Trainer Brett Crawford admits it is the highs of racing that keep him in the game.
“Training is very tough,” he says. “The lows are really low, but the highs are exceptional and that’s what carries you through everything else.”
Crawford was brought up with a love of horses. He was born in Harare and always had horses in his life. After leaving school, he worked as a stable employee for trainers like Brian Muscutt, Neil Bruss and Shane Rankin in Zimbabwe.
“Shortly after that, I left for Johannesburg and worked for Mike de Kock. I was with him for about eight months and then moved to Cape Town.”
Once there he joined Eric Sands and a few years later, Crawford travelled to Durban, where he was in the employ of Dennis Drier.
“I learned a lot from all three as they were very different types of trainers. Mike had only recently taken over the yard of Ricky Howard-Ginsberg, who had passed away suddenly. He had a very modern approach to training and was always researching ways to improve feeding or training methods.
“Dennis was brought up by Syd Laird and has a more old-school way of doing things. Eric is a great horseman and the advantages of working for people like that gave me exposure early on to good horses. Eric trained Flobayou, who was the best sprinter in the country at the time.
“Like anything in life, those successes are the things that define trainers. They know when you need to ease off and when to put the horses under pressure. It’s the ability to take the one- and two-time winners and turn them into champions.”
In 2001, he became private trainer to Sabine Plattner and success came very quickly. “We got together at the end of July and I had my first runners for her in September. Angus finished third in the 2002 Met and then ran second in the Durban July.”
Piere Strydom rode Angus into second spot behind De Kock-trained Ipi Tombe and then gave his commitment to Crawford he would ride the horse in the 2003 Met.
“I think after he won the Summer Cup on Eventuail he had second thoughts. But he committed to the ride and kept to his word.”

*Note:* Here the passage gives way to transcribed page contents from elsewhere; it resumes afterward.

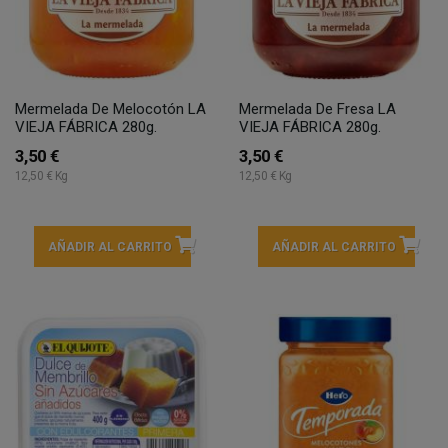
Mermelada De Melocotón LA
Mermelada De Fresa LA
VIEJA FÁBRICA 280g.
VIEJA FÁBRICA 280g.
3,50 €
3,50 €
12,50 € Kg
12,50 € Kg
AÑADIR AL CARRITO
AÑADIR AL CARRITO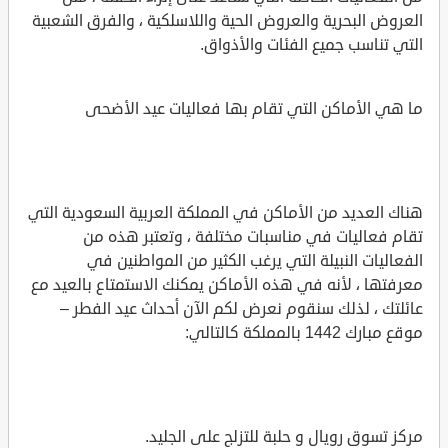
العروض البحرية والعروض الحية واللاسلكية ، والفرق الشعبية
التي تناسب جميع الفئات والأذواق.
ما هي الأماكن التي تقام بها فعاليات عيد الأضحى
هناك العديد من الأماكن في المملكة العربية السعودية التي
تقام فعاليات في مناسبات مختلفة ، وتعتبر هذه من
الفعاليات النبيلة التي يرغب الكثير من المواطنين في
معرفتها ، لأنه في هذه الأماكن يمكنك الاستمتاع بالعيد مع
عائلتك ، لذلك سنقوم نعرض لكم الآن أحداث عيد الفطر –
موقع مبارك 1442 بالمملكة كالتالي:
مركز تسوق رويال و حلبة للتزلج على الجليد.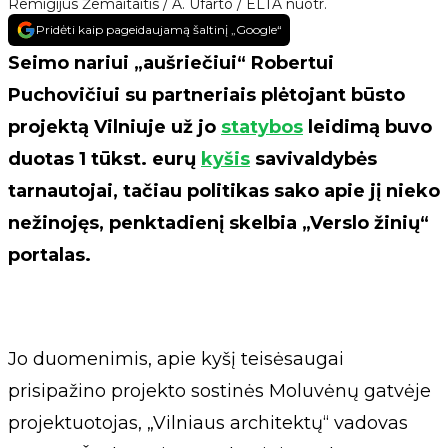
Remigijus Žemaitaitis / A. Ufarto / ELTA nuotr.
Pridėti kaip pageidaujamą šaltinį „Google“
Seimo nariui „aušriečiui“ Robertui
Puchovičiui su partneriais plėtojant būsto
projektą Vilniuje už jo
statybos
leidimą buvo
duotas 1 tūkst. eurų
kyšis
savivaldybės
tarnautojai, tačiau politikas sako apie jį nieko
nežinojęs, penktadienį skelbia „Verslo žinių“
portalas.
Jo duomenimis, apie kyšį teisėsaugai
prisipažino projekto sostinės Moluvėnų gatvėje
projektuotojas, „Vilniaus architektų“ vadovas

It turned out to be a good move as Angus won the 2003 Met and gave Crawford his first victory in that race. He trained for Plattner for eight years and in 2009 went out on his own.
“I will always be very grateful to the Plattners. They grew me more than any other individual I had worked with. I got to travel all over the world and that helps broaden one’s mind.”
He won seven Grade 1 races while in her employ and trained some very good horses.
“My favourite is still Laisserfaire. She won three Grade 1s and two Grade 2s. She beat the boys and won races in three provinces. I still rate her as the best I have trained.”
His next champion was Jackson, who also won three Grade 1 races, and one son of Dynasty was followed by another when Futura joined the yard. As a three-year-old, Futura finished third in the Durban July, then won the Grade 1 Champions Cup at Greyville. He went on to complete the L’Ormarins Queen’s Plate and Met double.
Shortly after claiming his second Met win, Crawford experienced a low point when a dispute among the owners resulted in Futura being moved to Justin Snaith. “Futura was a very good horse who did very little wrong,” said Crawford.
If Crawford is feeling any pressure ahead of today’s R5 million Sun Met, he certainly isn’t showing it. The Cape Town-based trainer saddles two runners – Captain America and third favourite Whisky Baron.
“The pressure is to get the horses to the track fit and sound. We’ve qualified them for the races. We understand where we are in the merit ratings, and we’re not living in a fantasy world.
“Whisky Baron has improved since he was gelded and has done nothing wrong. His merit rating is now at 110 from 96. He reminds me a lot of Angus and has taken a similar route to the Met. He has progressed with each run.
“Captain America ran third last year and is now 2.5kg better off with Legal Eagle. You never get a bad run from him and although six years old, he is still on top of his game. I expect another honest run.”
Crawford, 45, can take heart in his success as a trainer. “I have no preference for a horse who runs a specific distance. I have trained Grade 1 winners from 1 000m to 3 200m. I just love to train good horses.
“After all, it’s those good horses who get me up every morning.”